▶ [Work order 1]: Name every column defined for the #temp table in the SQL thread below.
▶ [Work order 2]: According to the SQL thread below, how many rows will be processed in production, and how often?

▶ [Text segment]:
• • •

Question :
In the example below, I need to fetch the row that has the latest data based on a combination of dates. I cannot simply do MAX(insert_date), MAX(update_date)
as it does not return the correct data. The way that it works right now is to get the MAX(insert_date)
then do a self join to obtain the MAX(update_date)
then self join to return the row values.
Is there a better and more efficient way of doing this? The example below only contains 4 rows but in production I will be processing about 1 million rows every few minutes.
Example:
create table #temp (
iud char(1) not null,
id int not null,
date date not null,
value decimal(9,2) not null,
insert_date datetimeoffset not null,
update_date datetime2 not null
);
insert #temp
values
('i', 1001, '2001-01-01', 2, '2001-01-01 00:00', '2001-01-01 00:00'),
('i', 1001, '2001-01-01', 9, '2001-01-01 00:00', '2001-01-01 01:00'),
('i', 1001, '2001-01-01', 7, '2001-01-02 00:00', '2001-01-01 00:30'),
('i', 1001, '2001-01-01', 4, '2001-01-02 00:00', '2001-01-01 00:00');
-- this is wrong as it returns no results
select t.*
from #temp as t
join (select iud, id, date, max(insert_date) as insert_date, max(update_date) as update_date
from #temp
group by iud, id, date) as x
on t.iud = x.iud
and t.id = x.id
and t.date = x.date
and t.insert_date = x.insert_date
and t.update_date = x.update_date;
-- this works, but can it be simplified?
select n.*
from #temp as n
join (
select n.iud, n.id, n.date, n.insert_date, max(update_date) as update_date
from #temp as n
join (select iud, id, date, max(insert_date) as insert_date
from #temp
group by iud, id, date) as i
on i.iud = n.iud
and i.id = n.id
and i.insert_date = n.insert_date
group by n.iud, n.id, n.date, n.insert_date) as x
on x.date = n.date
and x.insert_date = n.insert_date
and x.iud = n.iud
and x.id = n.id
and x.update_date = n.update_date
order by n.iud, n.id, n.date;
drop table #temp;
Answer :
If I’ve understood what you are trying to do correctly then
WITH T AS
(
SELECT *,
RN = RANK() OVER (PARTITION BY iud, id, date ORDER BY insert_date DESC, update_date DESC)
FROM #temp
)
SELECT *
FROM T
WHERE RN=1;
May well perform better – especially if there is a covering index on (iud, id, date, insert_date DESC, update_date DESC)

• • •

▶ [Data records]:
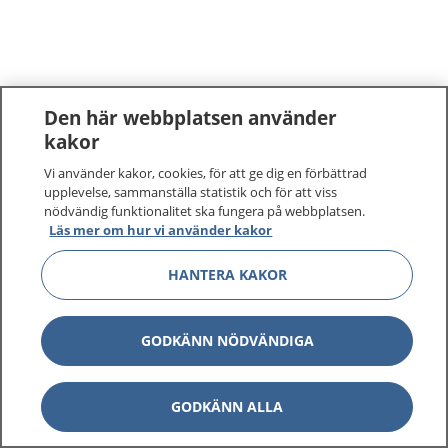
Den här webbplatsen använder
kakor
Vi använder kakor, cookies, för att ge dig en förbättrad
upplevelse, sammanställa statistik och för att viss
nödvändig funktionalitet ska fungera på webbplatsen.
Läs mer om hur vi använder kakor
HANTERA KAKOR
GODKÄNN NÖDVÄNDIGA
GODKÄNN ALLA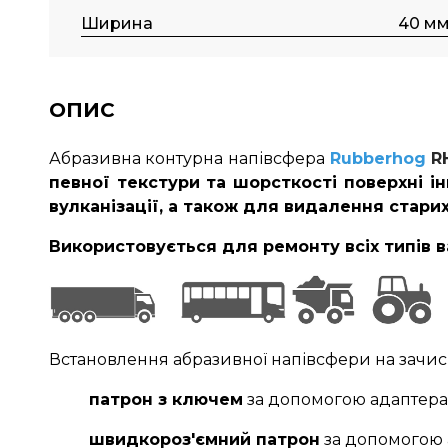
Ширина
40 м
ОПИС
Абразивна контурна напівсфера
Rubberhog
R
певної текстури та шорсткості поверхні 
вулканізації, а також для видалення стари
Використовується для ремонту всіх типів 
Встановлення абразивної напівсфери на зачис
патрон з ключем
за допомогою адаптер
швидкороз'ємний патрон
за допомогою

• • •

▶ [Written solution 1]: iud, id, date, value, insert_date, update_date

▶ [Written solution 2]: About 1 million rows every few minutes.